→ **Consigne 1**: D'après l'extrait sur la prévoyance professionnelle, dans quels départements Carole Riche exerce-t-elle comme conseillère pour Mapa Assurances ?
→ **Consigne 2**: Recopiez le passage de l'extrait sur la prévoyance professionnelle qui commence par « Carole Riche est » et se poursuit jusqu'à « prévention des risques. ».

→ **Extrait du document**:
<<<<
Entrepreneuriat : « La prévoyance professionnelle couvre l’artisan mais aussi sa famille » (2/3)
Carole Riche est conseillère à la Mutuelle d’assurance des professions alimentaires. Elle détaille les points essentiels à prendre en compte lors de la souscription d’un contrat et donne des conseils en matière de prévention des risques.
Être travailleur indépendant oblige à être vigilant à sa couverture en termes d’assurances, à la fois pour protéger son entreprise et soi-même ainsi que sa famille en cas d’accident ou de maladie. Mais, faute de temps ou de réelle prise de conscience des risques encourus, certains artisans négligent de souscrire un contrat qui correspond bien à leur activité. Entretien avec Carole Riche, conseillère Vosges et Haute-Saône pour Mapa Assurances, mutuelle d’assurance des professions alimentaires.
>>>>
→ **Données présentées**:
<<<<
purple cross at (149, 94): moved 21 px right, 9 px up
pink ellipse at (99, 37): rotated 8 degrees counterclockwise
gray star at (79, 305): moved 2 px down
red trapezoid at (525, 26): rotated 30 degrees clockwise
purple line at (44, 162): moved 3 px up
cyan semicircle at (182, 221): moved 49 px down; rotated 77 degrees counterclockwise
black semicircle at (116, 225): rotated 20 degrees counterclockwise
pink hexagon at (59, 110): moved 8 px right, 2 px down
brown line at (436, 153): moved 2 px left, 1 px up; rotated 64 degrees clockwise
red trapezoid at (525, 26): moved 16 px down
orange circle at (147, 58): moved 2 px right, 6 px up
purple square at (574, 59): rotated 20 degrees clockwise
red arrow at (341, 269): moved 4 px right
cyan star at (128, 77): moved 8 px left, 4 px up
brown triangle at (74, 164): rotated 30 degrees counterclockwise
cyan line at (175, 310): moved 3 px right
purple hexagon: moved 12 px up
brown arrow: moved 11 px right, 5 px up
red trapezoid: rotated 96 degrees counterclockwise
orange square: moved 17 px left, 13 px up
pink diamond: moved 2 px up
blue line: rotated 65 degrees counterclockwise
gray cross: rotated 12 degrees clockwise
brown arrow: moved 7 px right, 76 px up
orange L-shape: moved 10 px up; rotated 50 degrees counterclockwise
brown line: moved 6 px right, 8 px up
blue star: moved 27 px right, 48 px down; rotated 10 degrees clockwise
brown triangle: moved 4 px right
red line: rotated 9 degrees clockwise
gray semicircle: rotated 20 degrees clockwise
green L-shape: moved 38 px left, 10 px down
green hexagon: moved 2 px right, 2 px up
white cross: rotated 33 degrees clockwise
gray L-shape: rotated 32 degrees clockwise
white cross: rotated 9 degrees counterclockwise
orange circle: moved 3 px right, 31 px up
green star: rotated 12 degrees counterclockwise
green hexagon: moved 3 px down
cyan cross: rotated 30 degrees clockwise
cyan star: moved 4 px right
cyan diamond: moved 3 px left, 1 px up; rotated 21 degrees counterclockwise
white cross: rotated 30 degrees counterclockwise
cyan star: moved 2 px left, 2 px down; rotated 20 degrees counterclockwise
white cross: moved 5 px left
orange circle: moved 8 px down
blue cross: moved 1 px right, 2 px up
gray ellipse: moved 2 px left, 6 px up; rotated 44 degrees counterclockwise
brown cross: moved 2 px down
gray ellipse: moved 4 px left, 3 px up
>>>>
→ **Réponse finale 1**: Dans les Vosges et en Haute-Saône.

→ **Réponse finale 2**:
Carole Riche est conseillère à la Mutuelle d’assurance des professions alimentaires. Elle détaille les points essentiels à prendre en compte lors de la souscription d’un contrat et donne des conseils en matière de prévention des risques.